STATED GOAL:
Copy out the records without changes, starting at the line that contains "pose: elev=63.7 azim=276.9" and running through the end of the records, with both ends included.

STORED DATA:
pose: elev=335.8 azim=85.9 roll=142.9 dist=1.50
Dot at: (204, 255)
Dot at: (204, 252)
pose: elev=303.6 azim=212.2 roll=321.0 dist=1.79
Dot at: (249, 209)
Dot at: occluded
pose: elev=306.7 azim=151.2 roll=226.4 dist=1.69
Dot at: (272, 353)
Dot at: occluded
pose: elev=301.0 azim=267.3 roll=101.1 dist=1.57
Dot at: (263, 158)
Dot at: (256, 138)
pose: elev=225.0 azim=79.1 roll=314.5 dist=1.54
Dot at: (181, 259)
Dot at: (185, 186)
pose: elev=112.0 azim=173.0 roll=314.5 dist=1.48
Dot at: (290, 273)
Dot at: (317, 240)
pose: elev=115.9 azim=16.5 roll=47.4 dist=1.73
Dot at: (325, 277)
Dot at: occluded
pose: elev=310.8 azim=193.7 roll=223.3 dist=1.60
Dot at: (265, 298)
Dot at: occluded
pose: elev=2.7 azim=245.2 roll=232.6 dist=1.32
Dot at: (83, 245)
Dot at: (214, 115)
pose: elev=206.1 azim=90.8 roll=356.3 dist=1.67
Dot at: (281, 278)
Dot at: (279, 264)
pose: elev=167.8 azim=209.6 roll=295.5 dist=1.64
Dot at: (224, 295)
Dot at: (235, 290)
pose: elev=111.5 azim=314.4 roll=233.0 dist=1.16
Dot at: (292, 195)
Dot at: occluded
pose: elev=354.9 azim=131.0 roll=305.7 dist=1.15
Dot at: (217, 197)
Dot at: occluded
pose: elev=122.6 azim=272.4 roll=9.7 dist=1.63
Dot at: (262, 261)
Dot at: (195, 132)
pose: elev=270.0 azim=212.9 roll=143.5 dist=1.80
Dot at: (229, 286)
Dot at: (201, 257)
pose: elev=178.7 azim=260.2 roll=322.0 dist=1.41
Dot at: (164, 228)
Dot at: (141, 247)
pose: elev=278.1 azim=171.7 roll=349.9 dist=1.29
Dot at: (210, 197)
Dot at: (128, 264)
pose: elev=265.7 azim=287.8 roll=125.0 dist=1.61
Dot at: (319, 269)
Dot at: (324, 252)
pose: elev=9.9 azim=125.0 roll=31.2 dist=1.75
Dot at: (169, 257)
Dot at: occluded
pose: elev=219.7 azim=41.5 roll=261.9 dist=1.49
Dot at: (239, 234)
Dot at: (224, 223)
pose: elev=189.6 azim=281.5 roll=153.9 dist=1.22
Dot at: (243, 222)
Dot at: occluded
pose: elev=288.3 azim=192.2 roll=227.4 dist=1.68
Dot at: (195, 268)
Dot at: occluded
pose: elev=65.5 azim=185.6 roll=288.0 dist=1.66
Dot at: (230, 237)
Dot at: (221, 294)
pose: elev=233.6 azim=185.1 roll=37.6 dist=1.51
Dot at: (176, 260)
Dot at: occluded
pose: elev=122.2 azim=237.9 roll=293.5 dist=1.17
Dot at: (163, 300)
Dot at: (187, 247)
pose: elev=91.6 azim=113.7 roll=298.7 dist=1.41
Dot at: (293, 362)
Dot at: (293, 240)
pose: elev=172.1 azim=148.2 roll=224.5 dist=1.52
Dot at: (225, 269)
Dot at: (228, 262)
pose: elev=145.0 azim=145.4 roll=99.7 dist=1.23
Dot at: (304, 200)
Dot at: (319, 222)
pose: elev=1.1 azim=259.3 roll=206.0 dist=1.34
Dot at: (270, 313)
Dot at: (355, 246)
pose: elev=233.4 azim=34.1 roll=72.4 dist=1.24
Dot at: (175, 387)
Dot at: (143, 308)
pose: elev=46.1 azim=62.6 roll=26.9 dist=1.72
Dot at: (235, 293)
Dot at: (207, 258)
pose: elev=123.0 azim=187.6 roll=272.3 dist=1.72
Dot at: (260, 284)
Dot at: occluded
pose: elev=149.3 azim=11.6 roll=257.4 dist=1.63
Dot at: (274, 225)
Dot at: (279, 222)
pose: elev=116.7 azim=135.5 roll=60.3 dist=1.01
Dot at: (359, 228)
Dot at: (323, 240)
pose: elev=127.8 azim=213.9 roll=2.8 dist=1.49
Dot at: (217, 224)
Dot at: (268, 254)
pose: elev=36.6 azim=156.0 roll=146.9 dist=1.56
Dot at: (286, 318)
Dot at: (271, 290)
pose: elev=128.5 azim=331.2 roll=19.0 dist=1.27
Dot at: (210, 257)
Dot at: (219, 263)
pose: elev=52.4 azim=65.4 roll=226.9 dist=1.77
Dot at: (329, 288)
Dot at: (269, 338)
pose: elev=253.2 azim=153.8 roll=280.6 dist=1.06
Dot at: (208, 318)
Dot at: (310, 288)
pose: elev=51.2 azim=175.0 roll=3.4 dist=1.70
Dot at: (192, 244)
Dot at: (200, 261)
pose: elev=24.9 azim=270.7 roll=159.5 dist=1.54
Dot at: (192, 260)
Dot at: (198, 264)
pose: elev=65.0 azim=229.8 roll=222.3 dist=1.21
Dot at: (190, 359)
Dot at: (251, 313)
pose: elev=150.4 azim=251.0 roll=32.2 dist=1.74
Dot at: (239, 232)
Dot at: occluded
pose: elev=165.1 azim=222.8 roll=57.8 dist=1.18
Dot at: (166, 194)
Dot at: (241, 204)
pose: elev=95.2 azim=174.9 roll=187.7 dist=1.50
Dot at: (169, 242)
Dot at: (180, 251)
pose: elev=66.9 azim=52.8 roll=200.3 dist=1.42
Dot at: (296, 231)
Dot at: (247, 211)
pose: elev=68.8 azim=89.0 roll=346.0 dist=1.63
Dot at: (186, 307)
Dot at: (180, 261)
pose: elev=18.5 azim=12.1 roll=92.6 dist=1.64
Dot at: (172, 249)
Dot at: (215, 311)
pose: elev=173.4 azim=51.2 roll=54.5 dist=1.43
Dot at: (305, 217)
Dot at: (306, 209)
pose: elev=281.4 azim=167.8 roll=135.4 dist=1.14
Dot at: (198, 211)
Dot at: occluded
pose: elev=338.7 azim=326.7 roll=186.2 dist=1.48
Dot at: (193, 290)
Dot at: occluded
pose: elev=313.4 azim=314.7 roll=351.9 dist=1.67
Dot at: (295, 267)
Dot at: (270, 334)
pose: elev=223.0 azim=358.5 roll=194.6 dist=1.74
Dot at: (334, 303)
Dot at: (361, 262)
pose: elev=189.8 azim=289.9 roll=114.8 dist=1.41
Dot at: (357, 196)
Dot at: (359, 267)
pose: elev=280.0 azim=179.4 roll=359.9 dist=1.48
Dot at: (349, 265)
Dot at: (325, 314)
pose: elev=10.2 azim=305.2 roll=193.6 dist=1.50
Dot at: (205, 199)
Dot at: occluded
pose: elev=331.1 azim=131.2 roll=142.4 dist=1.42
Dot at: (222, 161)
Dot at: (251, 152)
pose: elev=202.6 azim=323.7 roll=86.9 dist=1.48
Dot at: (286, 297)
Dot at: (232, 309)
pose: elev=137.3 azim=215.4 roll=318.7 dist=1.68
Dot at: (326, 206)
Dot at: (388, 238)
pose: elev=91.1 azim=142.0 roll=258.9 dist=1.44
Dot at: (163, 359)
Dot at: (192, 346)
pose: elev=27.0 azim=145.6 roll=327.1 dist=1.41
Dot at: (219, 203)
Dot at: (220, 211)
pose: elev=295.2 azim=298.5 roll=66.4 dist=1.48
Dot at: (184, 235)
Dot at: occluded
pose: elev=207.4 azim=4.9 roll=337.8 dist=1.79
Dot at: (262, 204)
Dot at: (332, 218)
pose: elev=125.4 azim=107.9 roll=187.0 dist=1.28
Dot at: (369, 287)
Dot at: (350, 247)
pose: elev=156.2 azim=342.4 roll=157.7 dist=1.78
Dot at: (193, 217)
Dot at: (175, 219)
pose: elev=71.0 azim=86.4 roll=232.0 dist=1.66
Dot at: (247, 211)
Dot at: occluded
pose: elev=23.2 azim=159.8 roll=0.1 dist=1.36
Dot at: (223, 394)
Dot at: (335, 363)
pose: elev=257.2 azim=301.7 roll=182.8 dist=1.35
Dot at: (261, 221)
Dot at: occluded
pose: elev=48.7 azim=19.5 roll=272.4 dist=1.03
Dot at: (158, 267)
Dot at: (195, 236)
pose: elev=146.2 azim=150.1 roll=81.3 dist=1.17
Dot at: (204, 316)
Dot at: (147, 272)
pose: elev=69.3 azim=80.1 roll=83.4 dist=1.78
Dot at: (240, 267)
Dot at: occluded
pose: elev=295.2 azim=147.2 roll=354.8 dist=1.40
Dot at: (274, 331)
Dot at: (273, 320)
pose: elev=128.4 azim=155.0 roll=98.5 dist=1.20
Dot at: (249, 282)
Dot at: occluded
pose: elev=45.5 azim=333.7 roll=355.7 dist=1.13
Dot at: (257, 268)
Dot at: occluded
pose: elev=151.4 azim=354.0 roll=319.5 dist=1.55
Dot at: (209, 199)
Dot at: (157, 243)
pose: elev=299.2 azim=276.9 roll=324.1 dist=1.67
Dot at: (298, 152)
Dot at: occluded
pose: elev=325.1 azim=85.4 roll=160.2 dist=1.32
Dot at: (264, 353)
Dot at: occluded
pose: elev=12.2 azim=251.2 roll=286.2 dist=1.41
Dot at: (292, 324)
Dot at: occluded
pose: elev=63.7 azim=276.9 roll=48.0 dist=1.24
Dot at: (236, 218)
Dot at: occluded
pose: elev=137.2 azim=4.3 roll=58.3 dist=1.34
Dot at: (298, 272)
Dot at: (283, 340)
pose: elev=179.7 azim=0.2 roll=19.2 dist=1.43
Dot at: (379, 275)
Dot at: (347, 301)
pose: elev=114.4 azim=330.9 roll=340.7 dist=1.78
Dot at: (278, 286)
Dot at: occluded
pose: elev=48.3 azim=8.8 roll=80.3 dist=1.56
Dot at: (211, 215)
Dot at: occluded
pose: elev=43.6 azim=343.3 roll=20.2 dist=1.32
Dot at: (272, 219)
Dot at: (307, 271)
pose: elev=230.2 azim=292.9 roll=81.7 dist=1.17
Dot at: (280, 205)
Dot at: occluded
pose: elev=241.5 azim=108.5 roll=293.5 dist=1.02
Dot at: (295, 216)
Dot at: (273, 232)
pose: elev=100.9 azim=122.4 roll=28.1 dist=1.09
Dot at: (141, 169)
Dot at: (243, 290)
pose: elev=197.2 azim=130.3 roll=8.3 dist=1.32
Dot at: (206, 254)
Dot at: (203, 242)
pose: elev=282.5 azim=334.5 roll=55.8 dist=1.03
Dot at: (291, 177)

SOLVED PROBLEM:
pose: elev=63.7 azim=276.9 roll=48.0 dist=1.24
Dot at: (236, 218)
Dot at: occluded
pose: elev=137.2 azim=4.3 roll=58.3 dist=1.34
Dot at: (298, 272)
Dot at: (283, 340)
pose: elev=179.7 azim=0.2 roll=19.2 dist=1.43
Dot at: (379, 275)
Dot at: (347, 301)
pose: elev=114.4 azim=330.9 roll=340.7 dist=1.78
Dot at: (278, 286)
Dot at: occluded
pose: elev=48.3 azim=8.8 roll=80.3 dist=1.56
Dot at: (211, 215)
Dot at: occluded
pose: elev=43.6 azim=343.3 roll=20.2 dist=1.32
Dot at: (272, 219)
Dot at: (307, 271)
pose: elev=230.2 azim=292.9 roll=81.7 dist=1.17
Dot at: (280, 205)
Dot at: occluded
pose: elev=241.5 azim=108.5 roll=293.5 dist=1.02
Dot at: (295, 216)
Dot at: (273, 232)
pose: elev=100.9 azim=122.4 roll=28.1 dist=1.09
Dot at: (141, 169)
Dot at: (243, 290)
pose: elev=197.2 azim=130.3 roll=8.3 dist=1.32
Dot at: (206, 254)
Dot at: (203, 242)
pose: elev=282.5 azim=334.5 roll=55.8 dist=1.03
Dot at: (291, 177)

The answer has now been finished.